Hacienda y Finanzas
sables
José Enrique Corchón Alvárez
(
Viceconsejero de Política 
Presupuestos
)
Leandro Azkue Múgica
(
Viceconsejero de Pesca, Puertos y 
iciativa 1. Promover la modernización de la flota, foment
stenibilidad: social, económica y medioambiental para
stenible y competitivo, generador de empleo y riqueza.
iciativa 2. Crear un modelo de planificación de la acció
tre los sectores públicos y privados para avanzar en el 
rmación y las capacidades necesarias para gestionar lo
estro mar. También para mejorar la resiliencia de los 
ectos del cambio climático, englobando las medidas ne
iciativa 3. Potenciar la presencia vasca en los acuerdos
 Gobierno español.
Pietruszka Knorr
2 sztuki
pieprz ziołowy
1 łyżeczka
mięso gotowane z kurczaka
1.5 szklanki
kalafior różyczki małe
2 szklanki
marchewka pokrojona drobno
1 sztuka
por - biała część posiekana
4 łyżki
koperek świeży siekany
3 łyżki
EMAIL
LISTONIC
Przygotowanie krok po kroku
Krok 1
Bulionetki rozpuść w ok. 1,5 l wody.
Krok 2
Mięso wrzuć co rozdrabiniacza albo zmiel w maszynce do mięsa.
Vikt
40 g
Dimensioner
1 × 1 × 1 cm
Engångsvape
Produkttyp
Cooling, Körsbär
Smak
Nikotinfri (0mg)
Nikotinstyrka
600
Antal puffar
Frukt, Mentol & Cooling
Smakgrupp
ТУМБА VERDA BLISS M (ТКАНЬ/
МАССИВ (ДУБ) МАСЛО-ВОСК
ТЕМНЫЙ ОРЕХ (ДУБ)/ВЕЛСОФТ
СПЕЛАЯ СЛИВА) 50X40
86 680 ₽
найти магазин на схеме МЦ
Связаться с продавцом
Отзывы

☆ ☆ ☆ ☆ ☆ ☆ ☆

| WHAT THE TASK ASKS |
Starting with the first line above, write the lines out again word for word, and stop after the line that contains "koperek świeży siekany". Include both of those lines.

| RESPONSE AREA |
Hacienda y Finanzas
sables
José Enrique Corchón Alvárez
(
Viceconsejero de Política 
Presupuestos
)
Leandro Azkue Múgica
(
Viceconsejero de Pesca, Puertos y 
iciativa 1. Promover la modernización de la flota, foment
stenibilidad: social, económica y medioambiental para
stenible y competitivo, generador de empleo y riqueza.
iciativa 2. Crear un modelo de planificación de la acció
tre los sectores públicos y privados para avanzar en el 
rmación y las capacidades necesarias para gestionar lo
estro mar. También para mejorar la resiliencia de los 
ectos del cambio climático, englobando las medidas ne
iciativa 3. Potenciar la presencia vasca en los acuerdos
 Gobierno español.
Pietruszka Knorr
2 sztuki
pieprz ziołowy
1 łyżeczka
mięso gotowane z kurczaka
1.5 szklanki
kalafior różyczki małe
2 szklanki
marchewka pokrojona drobno
1 sztuka
por - biała część posiekana
4 łyżki
koperek świeży siekany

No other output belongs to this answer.